El Lord Accionista continuó:
—Podría llevarle a uno a sacar la conclusión de que el ingeniero en cuestión debiese algo a una figura poderosa del enclave, y que el sistema judicial se empleó como una agencia de cobro.
Napier estaba listo para coger el testigo.
—Ese ingeniero, si existiese, podría sorprenderse al saber que John Zaibatsu siente una gran curiosidad por el caballero shanghainés en cuestión, un verdadero Mandarín del Reino Celeste, si es quien creemos, y que hemos intentado durante un tiempo, con poco éxito, obtener más información sobre sus actividades. Así que, si el caballero shanghainés le pidiese al ingeniero que colaborase en actividades que normalmente consideraría de poca ética o incluso como traición, podría adoptar la posición anormal de aceptar. Eso sí, si el ingeniero nos mantuviese bien informados.

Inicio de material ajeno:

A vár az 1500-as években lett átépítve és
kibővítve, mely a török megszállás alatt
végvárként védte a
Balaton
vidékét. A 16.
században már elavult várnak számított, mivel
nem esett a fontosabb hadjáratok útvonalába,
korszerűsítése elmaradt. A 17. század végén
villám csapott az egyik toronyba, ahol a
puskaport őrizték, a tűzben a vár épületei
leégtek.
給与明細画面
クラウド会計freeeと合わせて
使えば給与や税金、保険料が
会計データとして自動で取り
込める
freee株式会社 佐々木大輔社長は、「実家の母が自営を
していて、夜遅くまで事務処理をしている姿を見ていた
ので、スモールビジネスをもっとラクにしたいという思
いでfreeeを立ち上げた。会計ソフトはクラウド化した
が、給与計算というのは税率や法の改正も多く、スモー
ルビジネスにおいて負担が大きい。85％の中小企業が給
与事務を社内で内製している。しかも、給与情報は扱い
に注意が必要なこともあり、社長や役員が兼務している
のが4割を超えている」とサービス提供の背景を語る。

—Entiendo. Sería algo así como ser un doble agente, ¿no? —dijo Hackworth.
Napier hizo una mueca como si a él también le hubiesen dado un bastonazo.
—Ésa es una frase muy poco sutil. Pero puedo perdonarle por usarla en este contexto.

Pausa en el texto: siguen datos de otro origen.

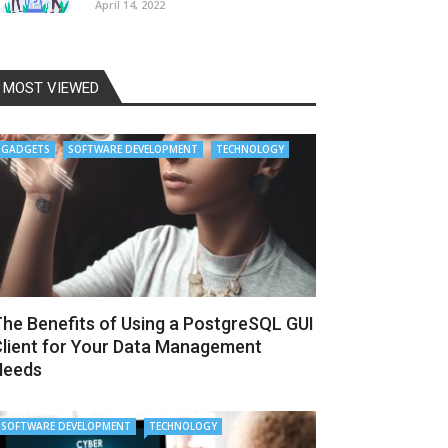
April 14, 2022
MOST VIEWED
GADGETS
SOFTWARE DEVELOPMENT
TECHNOLOGY
he Benefits of Using a PostgreSQL GUI
lient for Your Data Management
Needs
SOFTWARE DEVELOPMENT
TECHNOLOGY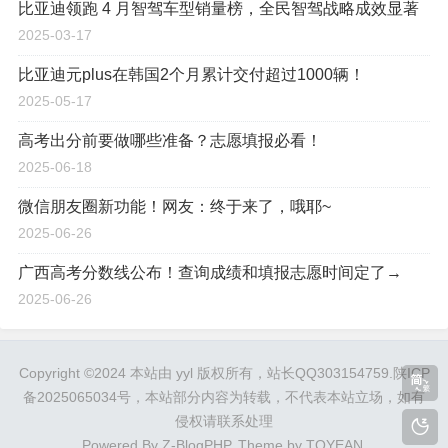
比亚迪领跑 4 月智驾车型销量榜，全民智驾战略成效显著​
2025-03-17
比亚迪元plus在韩国2个月累计交付超过1000辆！
2025-05-17
高考出分前要做哪些准备？志愿填报必看！
2025-06-18
微信朋友圈新功能！网友：终于来了，哦耶~
2025-06-26
广西高考分数线公布！查询成绩和填报志愿时间定了→
2025-06-26
Copyright ©2024 本站由 yyl 版权所有，站长QQ303154759.
陕ICP
备2025065034号
，本站部分内容为转载，不代表本站立场，如有
侵权请联系处理
Powered By
Z-BlogPHP
. Theme by
TOYEAN
.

—¿Realizaría entonces John Zaibatsu algún tipo de compromiso formal para este arreglo?
—No se hace así —dijo el mayor Napier.
—Eso me temía —dijo Hackworth.
—Normalmente esos compromisos son superfluos, porque en la mayoría de los casos el interesado tiene pocas opciones.
—Sí —dijo Hackworth—, entiendo lo que quiere decir.
—El compromiso es moral, una cuestión de honor —dijo Finkle-McGraw—. Que el ingeniero se meta en problemas sólo demuestra hipocresía por su parte. Estamos inclinados a perdonar ese tipo de caídas rutinarias. Pero si se comporta de forma traicionera, la cosa se convierte en un tema completamente diferente; pero si interpreta su papel bien y da información de valor a las Fuerzas Unidas de Su Majestad, entonces ha convertido con habilidad un pequeño error en un gran acto de heroísmo. Puede que sepa que no es raro que los héroes se conviertan en caballeros, entre otras recompensas tangibles.
Durante unos momentos, Hackworth estaba demasiado anonadado para hablar. Había esperado el exilio y quizá lo merecía. El simple perdón era más de lo que podía esperar. Pero Finkle-McGraw le estaba dando la oportunidad de algo mucho mayor: una oportunidad para entrar en los niveles más bajos de la nobleza. Un paquete de acciones en la empresa tribal. Sólo había una respuesta que podía dar, la soltó antes de tener tiempo de perder los nervios.
—Le agradezco su indulgencia —dijo—, y acepto el encargo. Por favor, considérenme al servicio de Su Majestad de ahora en adelante.
—¡Camarero! Traiga champán, por favor —gritó el mayor Napier—. Creo que tenemos algo que celebrar.